Effective search functionality on the Web is riddled with complexity and challenging problems. Being able to constrain the data types (to a specific type of file, a specific area of interest, a specific geography, etc.) can significantly improve the quality of the results for users.
Country-Specific Search Engines
At this stage, search is truly global in its reach. Google is the dominant search engine in many countries, but not all of them. How you optimize your website depends heavily on the target market for that site, and the one or more search engines that are the most important in that market.
According to comScore, Google receives 54.3% of all searches performed worldwide as of April 2014. In many countries, that market share is 80% or more.
Here is some data on countries where other search engines are major players:
China Internet Watch reported in September 2014 that Baidu had about 70% market share. This is significant because China has the largest Internet usage in the world, with 618 million users in 2010 according to China Internet Network Information Center.

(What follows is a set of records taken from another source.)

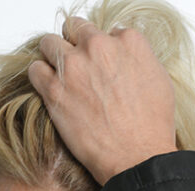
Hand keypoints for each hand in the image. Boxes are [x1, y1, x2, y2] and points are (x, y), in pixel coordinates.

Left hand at [28, 16, 176, 185]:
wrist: (136, 157)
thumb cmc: (151, 127)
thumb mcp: (159, 81)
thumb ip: (138, 60)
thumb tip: (126, 60)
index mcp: (127, 41)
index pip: (106, 31)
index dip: (102, 50)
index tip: (101, 66)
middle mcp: (99, 46)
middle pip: (75, 30)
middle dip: (75, 46)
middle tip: (77, 67)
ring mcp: (74, 67)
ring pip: (49, 44)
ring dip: (52, 56)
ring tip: (58, 75)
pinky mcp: (55, 90)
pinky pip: (35, 70)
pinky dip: (39, 77)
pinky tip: (48, 89)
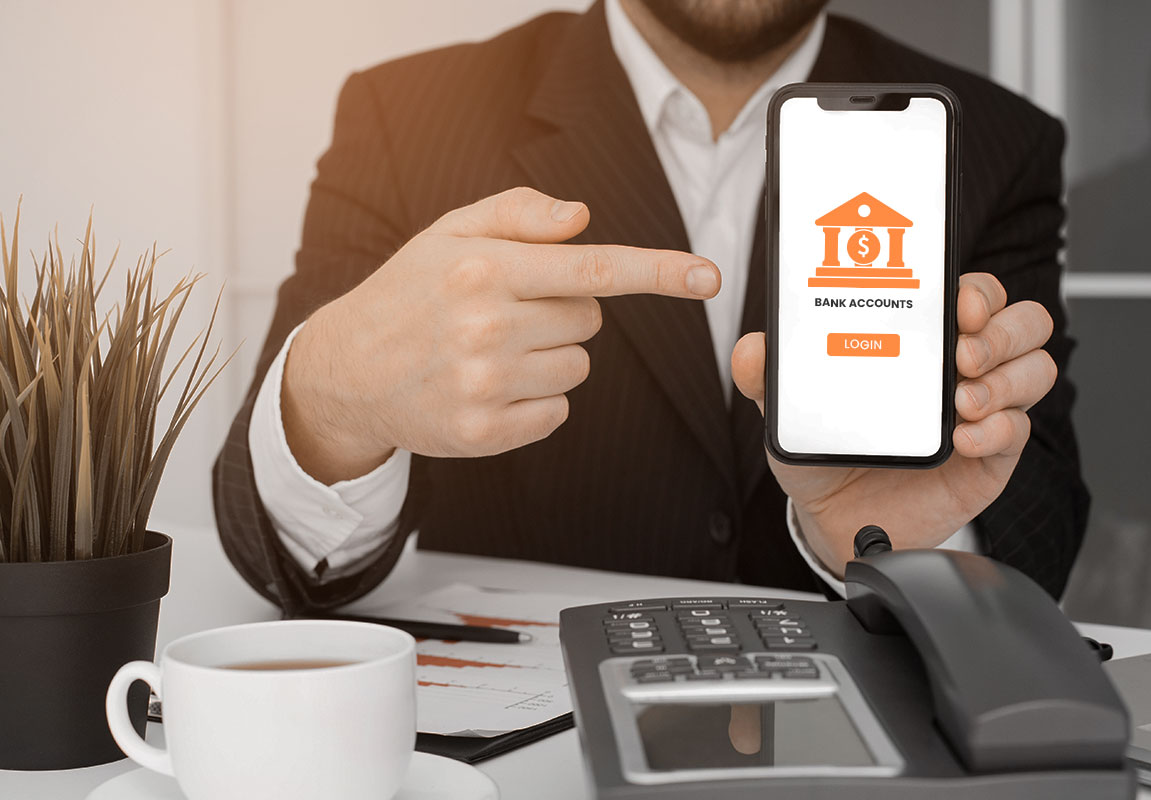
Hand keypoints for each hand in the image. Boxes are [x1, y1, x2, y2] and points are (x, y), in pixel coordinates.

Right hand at [282, 187, 720, 483]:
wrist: (347, 371)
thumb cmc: (408, 293)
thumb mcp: (449, 233)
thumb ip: (518, 216)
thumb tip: (583, 217)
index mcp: (485, 268)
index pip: (594, 268)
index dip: (659, 272)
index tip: (709, 277)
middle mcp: (487, 325)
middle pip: (590, 319)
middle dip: (561, 311)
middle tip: (506, 312)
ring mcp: (486, 384)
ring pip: (578, 367)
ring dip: (550, 357)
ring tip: (493, 351)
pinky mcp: (486, 432)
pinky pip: (558, 411)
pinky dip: (537, 400)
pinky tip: (490, 387)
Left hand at [731, 273, 1055, 577]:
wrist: (834, 516)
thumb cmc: (827, 448)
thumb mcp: (790, 409)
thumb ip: (768, 378)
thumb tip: (752, 350)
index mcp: (924, 339)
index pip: (974, 294)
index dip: (977, 290)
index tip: (957, 301)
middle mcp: (964, 367)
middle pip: (1023, 323)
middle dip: (1001, 331)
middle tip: (961, 354)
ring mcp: (984, 410)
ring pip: (1037, 370)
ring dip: (1007, 379)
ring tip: (962, 401)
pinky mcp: (992, 457)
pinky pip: (1018, 432)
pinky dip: (998, 429)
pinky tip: (962, 439)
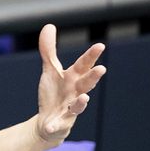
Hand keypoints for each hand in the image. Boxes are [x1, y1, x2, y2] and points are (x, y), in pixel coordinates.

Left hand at [34, 24, 105, 144]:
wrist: (47, 122)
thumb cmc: (54, 94)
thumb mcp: (49, 71)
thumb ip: (49, 50)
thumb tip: (49, 25)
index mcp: (73, 79)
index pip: (83, 65)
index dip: (91, 56)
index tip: (100, 46)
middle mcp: (75, 93)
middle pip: (85, 84)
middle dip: (93, 77)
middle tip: (102, 69)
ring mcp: (69, 109)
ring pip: (78, 106)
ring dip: (82, 102)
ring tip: (84, 98)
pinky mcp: (60, 123)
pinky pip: (58, 124)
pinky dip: (55, 125)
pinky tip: (51, 125)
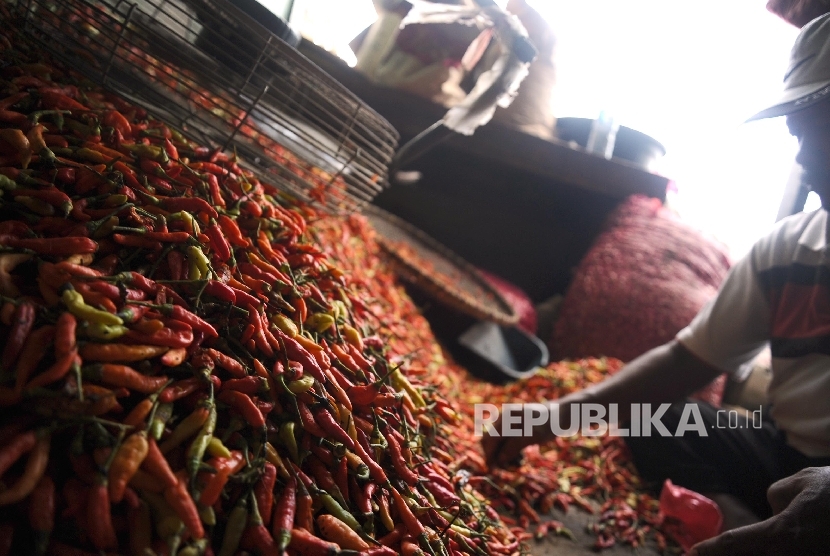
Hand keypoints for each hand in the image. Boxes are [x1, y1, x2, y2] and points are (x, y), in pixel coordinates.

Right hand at [480, 409, 553, 467]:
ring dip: (503, 455)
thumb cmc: (547, 424)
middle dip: (495, 455)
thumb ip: (514, 447)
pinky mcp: (512, 427)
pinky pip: (504, 442)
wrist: (559, 415)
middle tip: (507, 467)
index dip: (489, 454)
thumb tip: (500, 460)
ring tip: (518, 463)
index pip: (490, 438)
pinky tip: (520, 457)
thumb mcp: (532, 436)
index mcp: (506, 418)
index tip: (492, 469)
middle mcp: (503, 419)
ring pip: (496, 442)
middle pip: (489, 440)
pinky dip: (508, 451)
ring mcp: (507, 422)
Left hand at [690, 467, 829, 555]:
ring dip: (755, 551)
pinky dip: (772, 549)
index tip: (695, 551)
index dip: (712, 549)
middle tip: (705, 555)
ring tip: (731, 550)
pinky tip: (763, 547)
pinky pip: (790, 552)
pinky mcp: (818, 555)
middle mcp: (791, 554)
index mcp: (782, 533)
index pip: (736, 543)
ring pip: (770, 554)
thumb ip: (777, 496)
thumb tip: (773, 510)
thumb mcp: (800, 483)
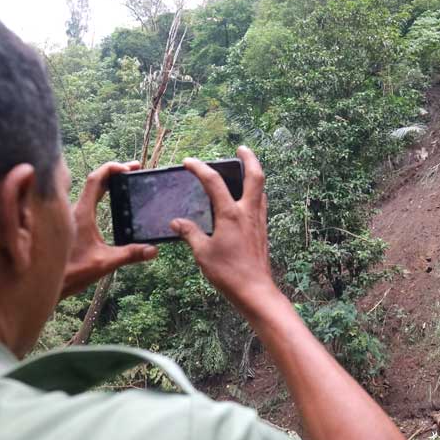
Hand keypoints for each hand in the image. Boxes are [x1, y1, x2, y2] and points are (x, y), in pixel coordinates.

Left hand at [61, 161, 157, 298]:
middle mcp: (75, 211)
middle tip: (133, 169)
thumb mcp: (104, 263)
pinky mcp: (71, 224)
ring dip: (107, 182)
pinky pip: (87, 201)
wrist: (43, 281)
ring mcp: (72, 216)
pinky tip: (111, 202)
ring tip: (125, 181)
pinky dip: (101, 194)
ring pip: (89, 191)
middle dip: (115, 172)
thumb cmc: (71, 272)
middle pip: (95, 181)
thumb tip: (152, 250)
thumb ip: (130, 255)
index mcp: (82, 214)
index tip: (128, 168)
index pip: (96, 180)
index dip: (112, 169)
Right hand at [171, 146, 276, 308]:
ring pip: (261, 189)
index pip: (214, 182)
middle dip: (249, 158)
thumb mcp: (202, 252)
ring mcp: (259, 221)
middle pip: (255, 176)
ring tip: (245, 170)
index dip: (199, 168)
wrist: (255, 291)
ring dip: (255, 175)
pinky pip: (261, 205)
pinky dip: (256, 194)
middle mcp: (248, 212)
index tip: (188, 162)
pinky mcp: (263, 231)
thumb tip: (176, 222)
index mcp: (231, 214)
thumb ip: (190, 233)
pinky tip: (248, 200)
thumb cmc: (228, 273)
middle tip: (241, 148)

According to figures reported by Yandex, the company’s market share in Russia comprised about 62% of all searches in April 2014.13
Naver was estimated to have about 70% market share in South Korea in March 2014.14
In January 2014, the Startup Yard blog reported that Seznam had more than 60% market share in the Czech Republic.15
Optimizing for Specific Countries
One of the problems international businesses continuously need to address with search engines is identifying themselves as “local” in the eyes of the search engines. In other words, if a search engine user is located in France and wants to see where the wine shops are in Lyon, how does the search engine know which results to show?
Here are a few of the top factors that contribute to international ranking success:
- Owning the proper domain extension (e.g., .com.au, .uk, .fr, .de, .nl) for the country that your business is targeting
- Hosting your website in the country you are targeting (with a country-specific IP address)
- Registering with local search engines:
- Google My Business
- Yahoo! Small Business
- Bing Places
- Placing your relevant local address data on major pages of the site
- Setting your geographic target in Google Search Console (you can read more about this at http://bit.ly/country_targeting); note that Google does not really need you to do this if your site is on a country code top-level domain (ccTLD), such as .de or .co.uk, as the preferred regional target is assumed.
All of these factors act as strong signals to the search engines regarding the country you are targeting, and will make them more likely to show your site as a relevant local result.